Stored items:
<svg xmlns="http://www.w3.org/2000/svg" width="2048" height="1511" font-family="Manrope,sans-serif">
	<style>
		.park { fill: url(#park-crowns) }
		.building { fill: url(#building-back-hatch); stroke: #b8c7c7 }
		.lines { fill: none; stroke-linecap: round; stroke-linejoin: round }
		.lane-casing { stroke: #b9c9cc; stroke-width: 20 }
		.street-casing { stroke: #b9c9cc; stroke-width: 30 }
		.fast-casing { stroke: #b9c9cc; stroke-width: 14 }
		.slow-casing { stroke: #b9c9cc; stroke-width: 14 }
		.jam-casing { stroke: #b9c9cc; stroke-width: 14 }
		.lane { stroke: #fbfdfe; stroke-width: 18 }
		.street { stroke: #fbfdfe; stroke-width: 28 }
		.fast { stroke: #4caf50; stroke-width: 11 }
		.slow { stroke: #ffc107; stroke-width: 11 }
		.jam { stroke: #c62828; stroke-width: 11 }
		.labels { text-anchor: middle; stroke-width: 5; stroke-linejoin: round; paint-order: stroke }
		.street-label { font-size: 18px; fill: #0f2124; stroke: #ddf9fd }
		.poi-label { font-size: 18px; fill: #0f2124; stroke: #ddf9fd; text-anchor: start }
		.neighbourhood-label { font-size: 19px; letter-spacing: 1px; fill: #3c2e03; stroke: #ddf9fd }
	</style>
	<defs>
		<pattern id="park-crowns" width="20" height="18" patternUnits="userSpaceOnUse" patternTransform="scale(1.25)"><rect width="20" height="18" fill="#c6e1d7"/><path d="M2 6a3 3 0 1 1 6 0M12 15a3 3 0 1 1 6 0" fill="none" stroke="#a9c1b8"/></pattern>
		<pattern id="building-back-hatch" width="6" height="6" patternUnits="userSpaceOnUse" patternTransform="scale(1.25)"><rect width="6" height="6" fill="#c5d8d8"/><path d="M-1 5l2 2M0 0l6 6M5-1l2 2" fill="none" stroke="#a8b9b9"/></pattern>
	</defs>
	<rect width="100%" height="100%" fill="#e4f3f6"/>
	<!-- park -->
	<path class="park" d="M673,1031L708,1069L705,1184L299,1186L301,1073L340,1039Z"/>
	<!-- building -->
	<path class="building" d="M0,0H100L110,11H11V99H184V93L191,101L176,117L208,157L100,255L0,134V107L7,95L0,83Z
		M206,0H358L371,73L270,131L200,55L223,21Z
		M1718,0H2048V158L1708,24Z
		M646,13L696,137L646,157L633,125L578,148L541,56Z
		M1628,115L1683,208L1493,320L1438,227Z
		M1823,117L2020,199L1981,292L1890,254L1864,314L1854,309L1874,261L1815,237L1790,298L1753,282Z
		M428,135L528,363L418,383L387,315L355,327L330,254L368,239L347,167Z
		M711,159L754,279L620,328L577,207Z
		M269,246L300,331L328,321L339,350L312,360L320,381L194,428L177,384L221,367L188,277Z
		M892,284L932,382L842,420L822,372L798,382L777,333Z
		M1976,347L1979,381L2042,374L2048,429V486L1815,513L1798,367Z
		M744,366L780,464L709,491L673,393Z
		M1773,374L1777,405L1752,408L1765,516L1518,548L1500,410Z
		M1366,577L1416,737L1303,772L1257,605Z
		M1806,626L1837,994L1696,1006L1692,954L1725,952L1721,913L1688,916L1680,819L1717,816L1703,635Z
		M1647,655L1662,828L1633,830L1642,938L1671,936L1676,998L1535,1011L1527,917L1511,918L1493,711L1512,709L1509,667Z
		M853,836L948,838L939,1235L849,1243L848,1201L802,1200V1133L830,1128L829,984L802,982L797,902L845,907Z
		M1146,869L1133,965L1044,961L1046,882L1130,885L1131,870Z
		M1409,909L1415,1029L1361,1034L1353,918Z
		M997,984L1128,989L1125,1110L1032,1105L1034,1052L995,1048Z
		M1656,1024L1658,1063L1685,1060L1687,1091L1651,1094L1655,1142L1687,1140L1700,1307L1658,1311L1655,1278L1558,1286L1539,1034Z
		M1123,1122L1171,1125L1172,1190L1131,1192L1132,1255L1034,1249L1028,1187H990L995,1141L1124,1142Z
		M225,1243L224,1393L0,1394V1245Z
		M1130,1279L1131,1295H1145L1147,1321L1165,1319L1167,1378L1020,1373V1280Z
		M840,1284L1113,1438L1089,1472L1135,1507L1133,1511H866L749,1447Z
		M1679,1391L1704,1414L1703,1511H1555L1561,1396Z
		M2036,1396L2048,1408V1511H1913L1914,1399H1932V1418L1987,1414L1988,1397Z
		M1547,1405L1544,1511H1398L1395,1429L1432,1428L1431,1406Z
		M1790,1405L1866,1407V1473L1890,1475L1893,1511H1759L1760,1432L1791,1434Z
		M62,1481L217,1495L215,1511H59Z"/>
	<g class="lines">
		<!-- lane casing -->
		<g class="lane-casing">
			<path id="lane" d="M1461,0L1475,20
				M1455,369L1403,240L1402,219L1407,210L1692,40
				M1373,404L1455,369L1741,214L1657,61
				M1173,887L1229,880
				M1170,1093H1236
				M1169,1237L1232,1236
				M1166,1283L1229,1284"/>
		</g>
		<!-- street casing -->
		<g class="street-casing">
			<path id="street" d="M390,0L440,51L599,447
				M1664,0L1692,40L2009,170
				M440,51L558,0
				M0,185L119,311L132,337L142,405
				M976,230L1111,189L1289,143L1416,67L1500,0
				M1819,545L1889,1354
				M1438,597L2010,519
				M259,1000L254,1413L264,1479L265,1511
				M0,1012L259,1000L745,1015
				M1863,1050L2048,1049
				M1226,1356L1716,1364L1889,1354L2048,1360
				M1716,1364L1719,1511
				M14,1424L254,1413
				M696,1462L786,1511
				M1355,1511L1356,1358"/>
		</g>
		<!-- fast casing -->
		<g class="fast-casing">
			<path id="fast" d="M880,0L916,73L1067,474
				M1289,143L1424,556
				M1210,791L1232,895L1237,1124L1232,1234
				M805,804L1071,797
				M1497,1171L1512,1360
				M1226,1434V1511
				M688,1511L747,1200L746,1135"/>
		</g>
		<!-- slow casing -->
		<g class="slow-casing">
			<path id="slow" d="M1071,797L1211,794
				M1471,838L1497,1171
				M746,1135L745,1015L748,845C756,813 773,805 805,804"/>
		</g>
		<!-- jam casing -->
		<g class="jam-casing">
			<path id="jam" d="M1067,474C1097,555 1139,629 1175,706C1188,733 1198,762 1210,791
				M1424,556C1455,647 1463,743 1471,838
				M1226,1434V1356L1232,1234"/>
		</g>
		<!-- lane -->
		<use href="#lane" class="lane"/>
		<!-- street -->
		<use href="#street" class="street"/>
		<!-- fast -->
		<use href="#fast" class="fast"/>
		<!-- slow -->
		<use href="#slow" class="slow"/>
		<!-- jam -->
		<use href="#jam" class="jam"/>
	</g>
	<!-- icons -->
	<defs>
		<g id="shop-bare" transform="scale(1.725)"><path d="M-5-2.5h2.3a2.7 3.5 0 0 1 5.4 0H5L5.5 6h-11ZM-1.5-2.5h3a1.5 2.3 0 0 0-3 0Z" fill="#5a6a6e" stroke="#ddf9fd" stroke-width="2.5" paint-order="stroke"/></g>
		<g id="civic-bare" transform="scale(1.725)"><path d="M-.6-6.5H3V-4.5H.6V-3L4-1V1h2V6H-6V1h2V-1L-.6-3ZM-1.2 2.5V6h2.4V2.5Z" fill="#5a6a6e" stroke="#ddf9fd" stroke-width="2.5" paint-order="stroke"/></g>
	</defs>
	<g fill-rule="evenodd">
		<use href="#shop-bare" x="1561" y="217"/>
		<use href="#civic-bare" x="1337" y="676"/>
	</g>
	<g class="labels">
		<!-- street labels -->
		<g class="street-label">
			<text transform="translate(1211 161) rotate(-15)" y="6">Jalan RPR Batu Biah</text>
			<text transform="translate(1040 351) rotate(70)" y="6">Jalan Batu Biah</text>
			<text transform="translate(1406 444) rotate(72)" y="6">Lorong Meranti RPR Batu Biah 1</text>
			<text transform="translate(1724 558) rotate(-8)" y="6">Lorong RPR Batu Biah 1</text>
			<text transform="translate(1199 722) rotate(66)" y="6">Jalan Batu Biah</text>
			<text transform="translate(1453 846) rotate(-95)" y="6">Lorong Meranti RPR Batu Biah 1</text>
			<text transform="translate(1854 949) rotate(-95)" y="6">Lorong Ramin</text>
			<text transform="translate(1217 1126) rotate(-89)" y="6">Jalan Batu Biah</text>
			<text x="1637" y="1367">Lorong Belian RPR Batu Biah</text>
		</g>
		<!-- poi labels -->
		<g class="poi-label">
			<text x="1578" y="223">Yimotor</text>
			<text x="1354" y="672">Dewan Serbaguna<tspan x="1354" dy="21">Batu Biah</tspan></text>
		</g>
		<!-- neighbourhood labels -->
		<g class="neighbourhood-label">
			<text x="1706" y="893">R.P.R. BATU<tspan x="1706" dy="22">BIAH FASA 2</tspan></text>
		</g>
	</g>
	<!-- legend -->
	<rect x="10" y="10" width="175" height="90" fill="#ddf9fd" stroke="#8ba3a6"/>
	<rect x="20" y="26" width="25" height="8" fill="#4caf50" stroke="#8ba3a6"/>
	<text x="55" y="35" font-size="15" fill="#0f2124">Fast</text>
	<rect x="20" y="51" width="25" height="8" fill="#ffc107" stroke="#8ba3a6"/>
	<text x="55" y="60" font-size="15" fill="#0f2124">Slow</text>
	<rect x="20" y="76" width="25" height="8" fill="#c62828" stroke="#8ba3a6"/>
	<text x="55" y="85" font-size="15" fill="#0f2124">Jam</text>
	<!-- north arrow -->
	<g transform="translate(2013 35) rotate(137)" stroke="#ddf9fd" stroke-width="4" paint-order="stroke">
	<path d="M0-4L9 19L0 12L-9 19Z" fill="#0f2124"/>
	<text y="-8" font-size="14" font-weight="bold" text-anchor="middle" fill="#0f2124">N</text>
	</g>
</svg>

* * *

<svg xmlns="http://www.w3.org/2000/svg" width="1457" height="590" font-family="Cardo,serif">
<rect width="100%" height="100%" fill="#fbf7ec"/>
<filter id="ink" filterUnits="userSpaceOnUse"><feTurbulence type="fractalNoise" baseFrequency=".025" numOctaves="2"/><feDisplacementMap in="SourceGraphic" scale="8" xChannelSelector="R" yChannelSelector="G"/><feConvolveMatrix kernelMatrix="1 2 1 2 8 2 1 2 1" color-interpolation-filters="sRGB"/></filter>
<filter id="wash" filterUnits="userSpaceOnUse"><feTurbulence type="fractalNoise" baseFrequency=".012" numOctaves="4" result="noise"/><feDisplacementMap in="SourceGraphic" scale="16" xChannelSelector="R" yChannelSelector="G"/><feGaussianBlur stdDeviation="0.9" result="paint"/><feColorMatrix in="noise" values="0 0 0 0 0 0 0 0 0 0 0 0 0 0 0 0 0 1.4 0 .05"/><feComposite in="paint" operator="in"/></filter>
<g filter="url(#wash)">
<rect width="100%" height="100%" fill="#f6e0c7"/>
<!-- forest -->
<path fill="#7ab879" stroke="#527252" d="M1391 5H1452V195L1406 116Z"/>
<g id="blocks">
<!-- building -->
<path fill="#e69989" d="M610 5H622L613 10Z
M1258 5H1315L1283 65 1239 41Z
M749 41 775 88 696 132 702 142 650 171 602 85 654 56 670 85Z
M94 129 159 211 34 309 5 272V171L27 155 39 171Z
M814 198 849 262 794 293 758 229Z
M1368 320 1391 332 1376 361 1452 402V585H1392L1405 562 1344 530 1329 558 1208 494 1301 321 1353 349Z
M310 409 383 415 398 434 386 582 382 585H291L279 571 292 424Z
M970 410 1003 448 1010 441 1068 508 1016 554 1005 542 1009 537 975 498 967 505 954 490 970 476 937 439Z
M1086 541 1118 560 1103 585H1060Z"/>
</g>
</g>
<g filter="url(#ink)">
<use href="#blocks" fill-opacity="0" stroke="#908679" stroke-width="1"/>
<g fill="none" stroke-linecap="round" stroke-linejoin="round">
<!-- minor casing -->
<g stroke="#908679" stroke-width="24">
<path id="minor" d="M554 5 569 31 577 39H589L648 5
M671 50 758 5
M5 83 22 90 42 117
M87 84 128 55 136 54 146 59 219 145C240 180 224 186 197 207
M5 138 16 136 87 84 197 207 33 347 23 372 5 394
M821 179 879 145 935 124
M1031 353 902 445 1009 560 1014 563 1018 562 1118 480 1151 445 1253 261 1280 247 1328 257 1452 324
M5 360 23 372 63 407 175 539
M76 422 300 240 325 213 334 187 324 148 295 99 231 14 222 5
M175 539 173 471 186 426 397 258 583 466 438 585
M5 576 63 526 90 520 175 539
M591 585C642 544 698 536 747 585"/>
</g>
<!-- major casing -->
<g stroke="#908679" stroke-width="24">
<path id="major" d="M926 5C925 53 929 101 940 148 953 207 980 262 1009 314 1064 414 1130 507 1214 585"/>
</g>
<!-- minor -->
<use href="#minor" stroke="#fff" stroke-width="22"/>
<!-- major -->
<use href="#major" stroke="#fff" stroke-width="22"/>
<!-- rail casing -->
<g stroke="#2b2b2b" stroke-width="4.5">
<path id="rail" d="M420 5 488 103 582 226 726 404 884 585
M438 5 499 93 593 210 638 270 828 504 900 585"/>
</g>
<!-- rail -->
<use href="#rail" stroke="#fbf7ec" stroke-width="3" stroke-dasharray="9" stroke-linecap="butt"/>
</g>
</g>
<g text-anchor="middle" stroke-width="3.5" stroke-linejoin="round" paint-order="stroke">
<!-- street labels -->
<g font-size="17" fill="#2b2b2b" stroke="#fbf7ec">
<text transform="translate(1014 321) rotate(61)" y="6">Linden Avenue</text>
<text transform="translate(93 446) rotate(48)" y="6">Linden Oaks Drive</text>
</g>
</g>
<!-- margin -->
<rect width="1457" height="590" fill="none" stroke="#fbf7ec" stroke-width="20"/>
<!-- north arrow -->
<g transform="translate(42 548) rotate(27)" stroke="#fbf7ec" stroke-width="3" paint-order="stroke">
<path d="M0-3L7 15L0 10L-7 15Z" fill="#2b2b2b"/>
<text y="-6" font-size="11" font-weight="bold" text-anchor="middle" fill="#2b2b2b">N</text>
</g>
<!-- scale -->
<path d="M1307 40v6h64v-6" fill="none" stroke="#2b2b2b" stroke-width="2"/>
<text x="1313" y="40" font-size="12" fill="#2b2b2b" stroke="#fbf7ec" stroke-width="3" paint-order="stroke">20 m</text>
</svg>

→ ACTIVITY: Whenever the string "wash" turns up in a line above, copy that line out.

→ ANSWER TO THE PROBLEM:
<filter id="wash" filterUnits="userSpaceOnUse"><feTurbulence type="fractalNoise" baseFrequency=".012" numOctaves="4" result="noise"/><feDisplacementMap in="SourceGraphic" scale="16" xChannelSelector="R" yChannelSelector="G"/><feGaussianBlur stdDeviation="0.9" result="paint"/><feColorMatrix in="noise" values="0 0 0 0 0 0 0 0 0 0 0 0 0 0 0 0 0 1.4 0 .05"/><feComposite in="paint" operator="in"/></filter>
<g filter="url(#wash)">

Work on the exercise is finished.